In today’s highly competitive employment market, employee retention
has become an integral part in most of the organizations across all industries.
The term “Employee Retention” is not new to today’s fast growing economic
world. It has gained momentum in the
last decade. Many organizations today employ various processes and measures to
retain employees so as to encourage employees to stay in the organization for a
longer period.
There is a possibility that organization’s – small, medium
or big; maintain a provisional fund which could be spent on retaining
performing employees. Employee retaining
efforts may include benefits such as ESOPS (Employee Stock Options – issue of shares at less than market rate), yearly
bonus, extra pay for additional efforts, paid vacations for the employee and
his or her family, awards, rewards, recognition, cultural activities, flexible
work hours, work from home facility, perks and host of other benefits.

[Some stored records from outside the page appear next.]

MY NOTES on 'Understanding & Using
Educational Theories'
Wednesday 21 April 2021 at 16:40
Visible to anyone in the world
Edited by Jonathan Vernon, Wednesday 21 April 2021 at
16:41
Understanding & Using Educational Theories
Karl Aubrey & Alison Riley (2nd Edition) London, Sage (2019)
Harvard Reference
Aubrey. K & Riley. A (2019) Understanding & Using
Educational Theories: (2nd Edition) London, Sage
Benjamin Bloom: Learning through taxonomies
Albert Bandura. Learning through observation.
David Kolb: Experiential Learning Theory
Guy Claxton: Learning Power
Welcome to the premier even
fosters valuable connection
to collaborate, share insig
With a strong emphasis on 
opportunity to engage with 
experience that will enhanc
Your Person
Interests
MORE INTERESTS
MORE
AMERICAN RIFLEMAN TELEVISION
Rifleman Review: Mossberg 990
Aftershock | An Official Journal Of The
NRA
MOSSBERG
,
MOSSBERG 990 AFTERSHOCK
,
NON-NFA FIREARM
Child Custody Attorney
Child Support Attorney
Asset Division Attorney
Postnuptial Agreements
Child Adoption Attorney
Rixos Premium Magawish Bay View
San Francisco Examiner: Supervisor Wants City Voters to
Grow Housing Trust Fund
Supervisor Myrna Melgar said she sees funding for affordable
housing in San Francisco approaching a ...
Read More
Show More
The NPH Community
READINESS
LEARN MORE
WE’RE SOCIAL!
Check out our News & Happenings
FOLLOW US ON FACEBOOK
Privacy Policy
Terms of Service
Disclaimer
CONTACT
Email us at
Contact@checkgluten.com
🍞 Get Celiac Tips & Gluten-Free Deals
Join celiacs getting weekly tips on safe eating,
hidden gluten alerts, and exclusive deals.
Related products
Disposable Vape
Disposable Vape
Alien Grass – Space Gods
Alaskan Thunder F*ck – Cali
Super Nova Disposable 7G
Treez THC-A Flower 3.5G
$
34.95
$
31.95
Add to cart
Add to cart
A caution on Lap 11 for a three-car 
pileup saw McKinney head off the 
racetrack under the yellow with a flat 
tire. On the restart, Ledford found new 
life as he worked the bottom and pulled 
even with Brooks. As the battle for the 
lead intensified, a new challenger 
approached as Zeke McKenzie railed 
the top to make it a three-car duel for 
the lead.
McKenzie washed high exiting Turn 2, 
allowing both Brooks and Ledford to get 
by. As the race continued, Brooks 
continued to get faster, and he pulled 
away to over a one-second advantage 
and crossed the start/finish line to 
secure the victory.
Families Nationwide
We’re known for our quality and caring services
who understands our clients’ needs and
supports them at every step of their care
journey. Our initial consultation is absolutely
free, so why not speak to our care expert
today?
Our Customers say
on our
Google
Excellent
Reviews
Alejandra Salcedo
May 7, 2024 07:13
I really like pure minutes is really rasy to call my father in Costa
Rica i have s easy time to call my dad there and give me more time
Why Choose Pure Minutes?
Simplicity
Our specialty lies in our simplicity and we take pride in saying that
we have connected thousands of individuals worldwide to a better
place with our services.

Companies today are well aware of the fact that there are
plenty of opportunities available for the talented people. Companies are always in search of such people
and would ensure to take necessary steps to hire and retain them.
On the other side, talented employees who feel lack of satisfaction
level in their current organization may start searching for options. In such
cases that company may lose its talent pool to a competitor.
There are a couple of theories on retention and motivation
which may be in use or followed at major corporations across the world for e.g.
(1) by Abraham Maslow and
(2) by Frederick Herzberg.
Now let’s try to understand the other side of retaining
employees. Major organizations today, have adopted a strategy of retaining
instead of hiring or adding new candidates to their employee strength. They
take steps to improve themselves on retaining performing and employees who have
been with the company for a longer duration. Organizations off lately have come
to realize that the cost involved in pre-screening, interviewing and hiring of
candidates was found to be more as compared to amount spent on miscellaneous
activities on existing employees.
Moreover, there are other costs involved in hiring a new
candidate or candidates which companies have to bear. These expenses may be
termed as additional overheads for an organization. These indirect expenses can
be classified under - telephone and internet usage, use of electricity, man
hours spent by human resources department, admin department, and other related
departments. Moreover, there are direct expenses such as advertising and
recruiting, orientation and training of the new employee and subsequently
decreased productivity till the time the new employee is trained.
As Beverly Kaye and Sharon Jordan Evans stated in
Training and Development: "Studies have found that the cost of replacing
lost talent is 70 to 200 percent of that employee's annual salary. There are
advertising and recruiting expenses, orientation and training of the new
employee, decreased productivity until the new employee is up to speed, and
loss of customers who were loyal to the departing employee. Finding,
recruiting, and training the best employees represents a major investment.
Once a company has captured talented people, the return on investment
requires closing the back door to prevent them from walking out."
|
Additionally, many organizations are known to hire
consultants to provide them candidates for filling in the vacancies they have.
Of course, consultants would never offer their services for free. Companies may
or may not form a contract with placement consultants to provide a regular flow
of candidates. Companies do have to pay consultants a pre-decided amount also
known as percentage of the annual package of the hired individual(s). The
percentage ratio ranges from 8% to 30% of the annual package.
It is observed across many industries that corporations
have initiated measures to encourage older employees to continue with them for
a longer duration. While doing this they have also ensured cutting costs and
maintaining employee satisfaction.
It is wide known fact that initiation of any measure or
process has its advantages and disadvantages, so does employee retention measures
have its own share of positives and negatives.
Now let’s take a look at few of the pros and cons of
employee retention.
Advantages:
Ø Avoids and or reduces hiring
costs.
Ø Retaining employees reduces
training costs.
Ø It builds a team of skilled and
experienced employees.
Ø Retaining experienced staff creates
a positive impact on customer services.
Ø Retention activity fosters loyalty
towards the organization amongst employees.
Ø Encourages friendly environment
and fosters bonding amongst employees.
Ø It facilitates smooth workflow of
internal processes.
Ø It increases the quantity of work
delivered.
Ø It enhances the quality of the
work produced.
Ø It increases revenue for the
organization.
Disadvantages:
Ø It promotes groupism amongst old
employees which creates an insecure environment for
new employees.
Ø Improper mixing of staff affects
productivity and ensures poor quality of work.
Ø Excessive liberty to staff just to
maintain work flow affects quantity and quality both.
Ø Flexible work timings rarely
justify the work delivered.
Ø Retaining non-delivering staff
kills the productivity and creativity of knowledgeable
employees.
Ø Retaining spoon-fed and
complaining employees add to the cost of the organization.
Ø Affluent employees who do not
require a job, rarely add value to the employee strength.
These are just a few examples of advantages and
disadvantages related to employee retention. There is always a chance there can
be more relevant examples.
Corporations today are working toward increasing their
profit margins, reduce costs and are employing latest measures to sustain
competition and employee retention is one of the most important tools to ensure
stability in the market. Directors, Senior Management, and Consultants would advice
or suggest various techniques to reach results but, it is the middle management
which is solely responsible to achieve desired goals.